Eating Healthy Doesn’t Have To Be Hard
January is almost over and many people have broken their New Year’s resolutions a long time ago. For many, the resolution is to lose weight this year. That’s a great resolution IF you are going to stick to it.
A couple of years ago I went to the doctor and he told me I needed to lose about 40 pounds and to think about eating healthier – maybe even eating “clean”. He also told me my cholesterol was up and if I didn’t do something about it I would end up on medication.
Now I’m from the south and I love my fried food and eating healthy meant you didn’t have two pieces of cake at dinner. This new “clean” eating sounded dreadful to me. I thanked the good doc and went on my way.
Fast forward two years and I was still overweight, had no energy and really wasn’t happy with the weight I was at. That’s when I started my diet plan with Rejuv Medical. They have helped me to lose 23 pounds in just 7 weeks! I can tell I have more energy and I can see my clothes falling off me.
The number one question I get when people notice my weight loss is – “What are you doing?” The answer I give them is that I am exercising and eating right. The next question I get is what are you eating? I figure today I will share with you what a normal day of food is for me and maybe it will help you make better choices that fit you!
My body needs at least 1700 calories per day to be healthy and lose weight. Your body is different and you may not need the same amount. Remember, my diet is designed for me, but you will see that I’m eating all the time and still losing weight!
The biggest key is getting your body going immediately in the morning. You need to eat within 30 minutes of waking up. I get up at 4:30 and usually have a Kemp’s yogurt. They taste great and have no sugar. I then go for my workout – maybe it’s at the gym with Tim, my trainer, or it’s walking for an hour on the treadmill – basically it’s moving your body.
After my workout I have breakfast around 7am. I generally have a piece of fruit and a whole wheat English muffin with 2 egg whites/1 egg yolk and 2 strips of Morningstar Farms veggie bacon. I know, veggie bacon? Well, it’s not AS good as that from the pig, but it smells like it and has the same crisp to it, so not a bad substitute.
By 9:30 I’m ready for my first snack. I have almonds and carrots every day and try to work in some fruit there – today was grapes. At noon I have lunch. I brought leftovers from last night. A baked pork tenderloin with a mix of broccoli, carrots and cauliflower with rice. (Can you see a pattern here, I’m eating about every 2 1/2 – 3 hours.
At 3 I have my afternoon snack. Usually it is reduced fat Triscuits with a fat free mozzarella cheese stick and an apple.
Tonight I’m going out for dinner and I just have to make sure the staff understands what I’m looking for. I order a grilled chicken breast with just pepper on it. Then I get the salad bar to go along with it. Instead of using the full calorie dressing on the bar, I use the house vinaigrette or the oil and vinegar at the end of the bar. At 8:30 I will have a serving of fat free cottage cheese to give me something in my system all night and then I’m off to bed.

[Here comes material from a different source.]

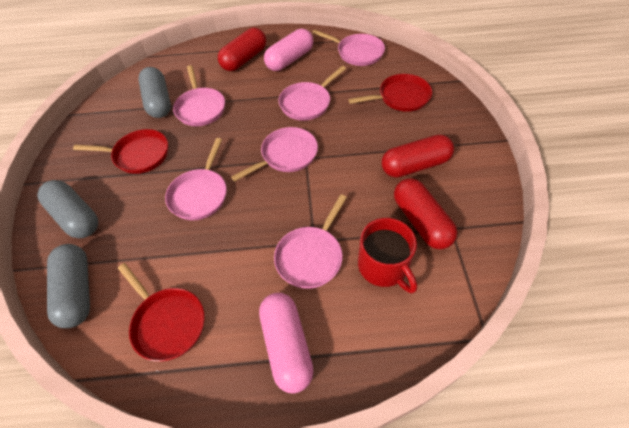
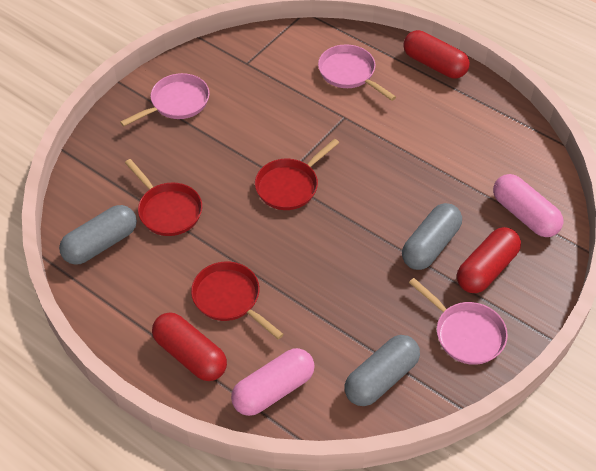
pink pan: [165,138,227,220] [173,65,225,126] [231,127,318,182] [274,194,347,289] [278,66,346,121] [312,30,385,66] = 6 -> [120,73,210,126] [318,44,396,101] [409,278,508,365] = 3
red mug: [358,218,417,293] = 1 -> none = 0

As you can see I basically had 7 meals throughout the day and my total calories was just under 1750 – again, my number, yours will be different. Is it hard to pass up the cheesecake? Yes! But I know that I’m eating right and I’m feeling and looking better. I’m excited to see what my cholesterol is the next time I go for a physical.
Whatever you feel works best for you, do it. Gather the strength and take control of your own life. If you are like me, doing it on your own was way too hard and that’s why Rejuv kicks me in the butt and makes sure I stay on track. If I can learn to eat right, I know you can too! Good luck with your diet and exercise and let me know how it works out for you!